Review on sorption-enhanced methanation of renewable hydrogen and carbon dioxide

Methane obtained through the Sabatier reaction offers a promising pathway toward achieving carbon neutrality by facilitating efficient energy and hydrogen storage and balancing. The high purity required for methane in the gas grid and combustion engines presents a significant challenge, as the gas purification process is both energy-intensive and costly. Ideally, a pure methane stream should be produced directly during the reaction between carbon dioxide and hydrogen, eliminating the need for separation steps. Hydrogen gas produced from renewable sources or from the surplus of energy production and carbon dioxide collected from the flue gases of industries can be reacted together to obtain a carbon neutral fuel.
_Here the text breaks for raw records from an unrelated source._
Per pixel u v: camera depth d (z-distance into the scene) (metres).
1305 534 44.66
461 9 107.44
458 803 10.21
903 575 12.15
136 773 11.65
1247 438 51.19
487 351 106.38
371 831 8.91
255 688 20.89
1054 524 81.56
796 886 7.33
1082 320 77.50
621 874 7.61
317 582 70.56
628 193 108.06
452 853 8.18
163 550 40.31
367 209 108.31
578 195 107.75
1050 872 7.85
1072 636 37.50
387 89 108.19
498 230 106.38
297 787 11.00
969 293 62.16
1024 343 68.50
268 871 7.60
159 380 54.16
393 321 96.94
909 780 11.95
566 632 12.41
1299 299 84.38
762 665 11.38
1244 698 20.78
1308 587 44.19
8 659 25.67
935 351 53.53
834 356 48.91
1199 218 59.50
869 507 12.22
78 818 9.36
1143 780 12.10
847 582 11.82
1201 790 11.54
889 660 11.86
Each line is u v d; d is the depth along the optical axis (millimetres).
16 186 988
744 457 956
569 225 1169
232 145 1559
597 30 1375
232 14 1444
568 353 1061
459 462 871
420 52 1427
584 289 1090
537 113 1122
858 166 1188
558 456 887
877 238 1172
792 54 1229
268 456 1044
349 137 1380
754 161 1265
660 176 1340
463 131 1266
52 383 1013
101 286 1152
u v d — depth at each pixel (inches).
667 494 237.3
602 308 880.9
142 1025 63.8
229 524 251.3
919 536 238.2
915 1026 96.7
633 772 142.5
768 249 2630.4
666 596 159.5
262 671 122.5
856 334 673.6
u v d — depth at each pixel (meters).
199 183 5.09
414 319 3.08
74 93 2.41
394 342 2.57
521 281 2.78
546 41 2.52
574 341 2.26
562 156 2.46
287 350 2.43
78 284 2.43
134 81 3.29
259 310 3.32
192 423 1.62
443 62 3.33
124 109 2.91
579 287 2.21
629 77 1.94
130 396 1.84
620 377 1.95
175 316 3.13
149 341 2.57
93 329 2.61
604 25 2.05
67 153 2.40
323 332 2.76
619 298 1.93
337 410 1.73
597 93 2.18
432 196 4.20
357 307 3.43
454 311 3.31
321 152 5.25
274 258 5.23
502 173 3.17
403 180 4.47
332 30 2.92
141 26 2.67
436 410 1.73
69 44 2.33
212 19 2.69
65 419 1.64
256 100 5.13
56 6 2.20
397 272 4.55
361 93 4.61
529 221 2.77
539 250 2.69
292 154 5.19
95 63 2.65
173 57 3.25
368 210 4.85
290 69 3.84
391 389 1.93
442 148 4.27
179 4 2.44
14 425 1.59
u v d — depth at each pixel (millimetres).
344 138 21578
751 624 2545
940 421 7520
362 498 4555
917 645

Due to the thermodynamic limitations of carbon dioxide methanation, producing a pure stream of methane in a single process step with conventional technology employing commercial nickel catalysts is unfeasible. However, the removal of one of the products, water from the reactive catalyst sites, can shift the equilibrium towards methane. A bifunctional material that combines water adsorption sites and catalytic synthesis sites in close proximity presents a promising solution compared to traditional mechanical mixtures of catalyst and sorbent. While the research on this approach is still limited, it has been demonstrated to effectively yield high-purity methane. This article provides a focused and comprehensive review of the existing literature, evaluating both the potential and challenges associated with the sorption-enhanced methodology. The findings suggest that sorption-enhanced methanation holds significant promise for large-scale production, with further research needed to address the remaining challenges.